Are those who quit smoking paying with their lives because of NRT’s failure?BMJ 2012; 344 doi: https://doi.org/10.1136/bmj.e886 (Published 07 February 2012) Cite this as: BMJ 2012;344:e886
- John R Polito, nicotine cessation educator1
A recent population level study, although small, found that the odds of smoking relapse in the first six months were 3.53 higher in heavily dependent quitters using nicotine replacement therapy (NRT) than in those not using NRT.1 This is why Kamerow’s reliance on the current favoured explanation for the failure of NRT, the selection bias theory, is misplaced.2
Nearly all population level studies since 2000 have found NRT no more effective than quitting without it. An unpublished 2006 National Cancer Institute analysis of 8200 quitters found slightly lower rates of quitting at nine months in NRT users than in non-users.3
A 2006 Australian study of family practice patients found that 88% of 2207 former smokers quit on their own, roughly double the rate of those taking NRT or bupropion.4
Training for UK NHS stop smoking facilitators all but forces “medication” on quitters, with a 93% programme use rate during 2011. Yet, annual four week rates consistently find that those who quit on their own do as well or better than those on NRT, and NRT users still have four weeks of treatment before attempting to adjust to natural dopamine pathway stimulation.5
NHS training lacks any mention of how real world quitters succeed, how counselling or support can substantially enhance quitting rates, or why the NHS declares success before treatment ends.
If NRT is less effective long term than quitting without it, are quitters paying with their lives?
Cite this as: BMJ 2012;344:e886
Competing interests: JRP is a pro bono director of a cold turkey nicotine cessation website.
•••••
__EXERCISE INSTRUCTIONS__
A. Quote the piece on nicotine replacement therapy word for word, starting at "If NRT is less" and ending at "nicotine cessation website.".
B. In the piece on nicotine replacement therapy, what percentage of the 2207 former smokers in the 2006 Australian study of family practice patients quit on their own?
•••••
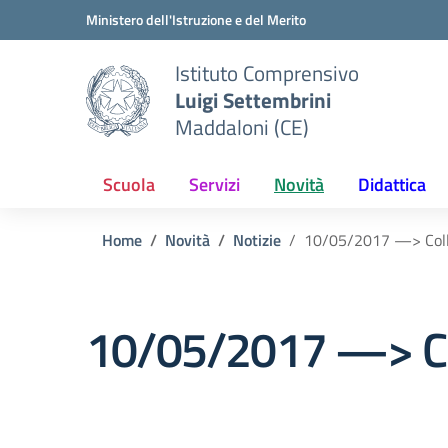
Vai ai contenuti
Vai al menu di navigazione
Vai al footer
Ministero dell'Istruzione e del Merito
Istituto Comprensivo
Luigi Settembrini
Maddaloni (CE)
Scuola
Servizi
Novità
Didattica
Home
Novità
Notizie
10/05/2017 —> Coll
10/05/2017 —> Col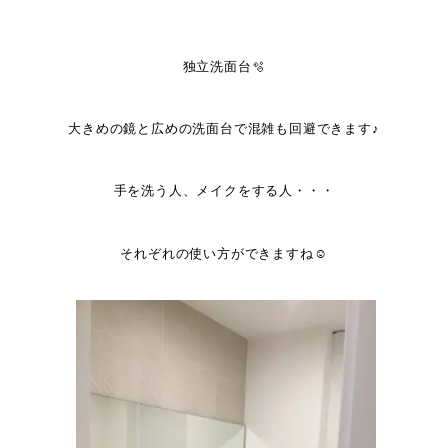
独立洗面台🫧
大きめの鏡と広めの洗面台で混雑も回避できます♪
手を洗う人、メイクをする人・・・
それぞれの使い方ができますね☺️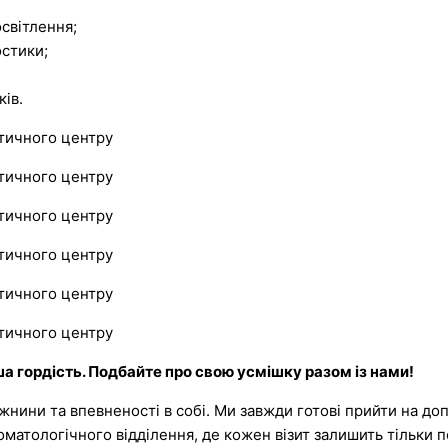
світлення;
остики;
ів.
ша гордість
.
Подбайте про свою усмішку разом із нами!
нини та впевненості в собі. Ми завжди готові прийти на доп
матологічного відділення, де кожен візит залишить тільки п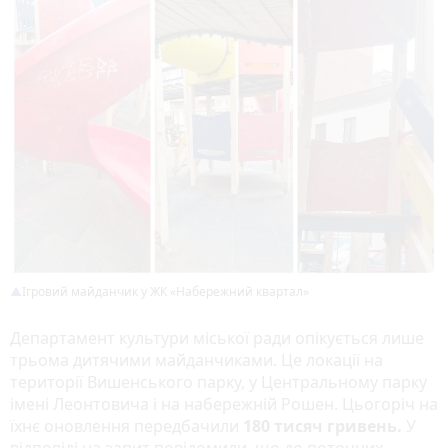
Ігровий майданчик у ЖК «Набережний квартал»
Департамент культури міської ради опікується лише
трьома дитячими майданчиками. Це локації на
території Вишенського парку, у Центральному парку
імені Леонтовича і на набережній Рошен. Цьогоріч на
їхнє оновлення передбачили
180 тисяч гривень.
У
•••••
__RESULTS OF THE TASKS__
A.
If NRT is less effective long term than quitting without it, are quitters paying with their lives?
Cite this as: BMJ 2012;344:e886
Competing interests: JRP is a pro bono director of a cold turkey nicotine cessation website.

B. 88%